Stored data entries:
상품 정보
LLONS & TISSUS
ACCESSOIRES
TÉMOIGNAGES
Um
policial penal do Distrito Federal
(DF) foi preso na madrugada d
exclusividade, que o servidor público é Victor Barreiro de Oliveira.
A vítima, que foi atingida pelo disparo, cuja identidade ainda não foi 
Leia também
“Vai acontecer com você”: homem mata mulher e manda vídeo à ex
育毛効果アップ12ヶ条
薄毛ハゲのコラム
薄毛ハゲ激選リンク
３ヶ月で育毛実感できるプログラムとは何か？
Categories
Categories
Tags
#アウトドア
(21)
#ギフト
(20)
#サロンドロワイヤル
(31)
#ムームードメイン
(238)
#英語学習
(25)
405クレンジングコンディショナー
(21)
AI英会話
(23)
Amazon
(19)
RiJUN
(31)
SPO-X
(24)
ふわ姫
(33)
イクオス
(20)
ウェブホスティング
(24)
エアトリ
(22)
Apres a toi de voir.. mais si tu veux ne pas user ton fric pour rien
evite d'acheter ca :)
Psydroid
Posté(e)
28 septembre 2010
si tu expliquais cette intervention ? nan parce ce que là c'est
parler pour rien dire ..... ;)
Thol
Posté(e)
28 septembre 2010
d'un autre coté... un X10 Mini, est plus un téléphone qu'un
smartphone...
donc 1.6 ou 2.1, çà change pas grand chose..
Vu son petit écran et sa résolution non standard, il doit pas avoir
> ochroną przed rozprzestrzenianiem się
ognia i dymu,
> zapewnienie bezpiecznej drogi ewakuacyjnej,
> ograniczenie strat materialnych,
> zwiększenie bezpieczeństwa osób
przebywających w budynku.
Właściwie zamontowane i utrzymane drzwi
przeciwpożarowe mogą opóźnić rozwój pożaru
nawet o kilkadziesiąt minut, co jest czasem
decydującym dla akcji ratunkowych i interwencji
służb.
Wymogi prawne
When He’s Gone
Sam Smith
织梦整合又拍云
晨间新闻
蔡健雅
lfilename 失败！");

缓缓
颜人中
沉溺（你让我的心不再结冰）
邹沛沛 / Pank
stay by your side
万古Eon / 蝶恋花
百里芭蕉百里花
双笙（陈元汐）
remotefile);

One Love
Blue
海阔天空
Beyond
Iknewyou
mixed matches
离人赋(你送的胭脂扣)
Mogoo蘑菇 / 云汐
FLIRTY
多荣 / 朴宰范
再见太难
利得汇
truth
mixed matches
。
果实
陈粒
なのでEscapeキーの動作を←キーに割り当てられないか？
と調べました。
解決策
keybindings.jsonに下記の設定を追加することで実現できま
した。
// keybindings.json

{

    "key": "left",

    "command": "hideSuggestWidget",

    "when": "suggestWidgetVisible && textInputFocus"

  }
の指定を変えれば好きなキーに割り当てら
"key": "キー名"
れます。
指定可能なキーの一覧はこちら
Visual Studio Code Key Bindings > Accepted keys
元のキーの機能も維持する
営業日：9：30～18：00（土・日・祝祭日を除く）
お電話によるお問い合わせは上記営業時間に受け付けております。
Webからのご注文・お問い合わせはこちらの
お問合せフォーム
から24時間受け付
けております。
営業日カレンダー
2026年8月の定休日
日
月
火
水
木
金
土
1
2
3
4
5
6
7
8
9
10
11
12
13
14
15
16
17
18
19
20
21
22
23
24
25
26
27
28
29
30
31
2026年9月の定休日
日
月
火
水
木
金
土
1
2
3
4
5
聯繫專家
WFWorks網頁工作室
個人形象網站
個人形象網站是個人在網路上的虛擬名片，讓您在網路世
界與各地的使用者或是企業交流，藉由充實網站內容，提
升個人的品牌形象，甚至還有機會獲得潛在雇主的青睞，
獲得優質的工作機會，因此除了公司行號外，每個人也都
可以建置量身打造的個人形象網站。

Task goal:
Which lines above run from the one containing "decydującym dla akcji" down to the one containing "営業日：9：30～18：00（土・日・祝祭日を除く）"? Repeat exactly those, both ends included, and nothing else.

Task result:
decydującym dla akcji ratunkowych i interwencji
służb.
Wymogi prawne
When He’s Gone
Sam Smith
织梦整合又拍云
晨间新闻
蔡健雅
lfilename 失败！");

缓缓
颜人中
沉溺（你让我的心不再结冰）
邹沛沛 / Pank
stay by your side
万古Eon / 蝶恋花
百里芭蕉百里花
双笙（陈元汐）
remotefile);

One Love
Blue
海阔天空
Beyond
Iknewyou
mixed matches
离人赋(你送的胭脂扣)
Mogoo蘑菇 / 云汐
FLIRTY
多荣 / 朴宰范
再见太难
利得汇
truth
mixed matches
。
果实
陈粒
なのでEscapeキーの動作を←キーに割り当てられないか？
と調べました。
解決策
keybindings.jsonに下記の設定を追加することで実現できま
した。
// keybindings.json

{

    "key": "left",

    "command": "hideSuggestWidget",

    "when": "suggestWidgetVisible && textInputFocus"

  }
の指定を変えれば好きなキーに割り当てら
"key": "キー名"
れます。
指定可能なキーの一覧はこちら
Visual Studio Code Key Bindings > Accepted keys
元のキーの機能も維持する
営業日：9：30～18：00（土・日・祝祭日を除く）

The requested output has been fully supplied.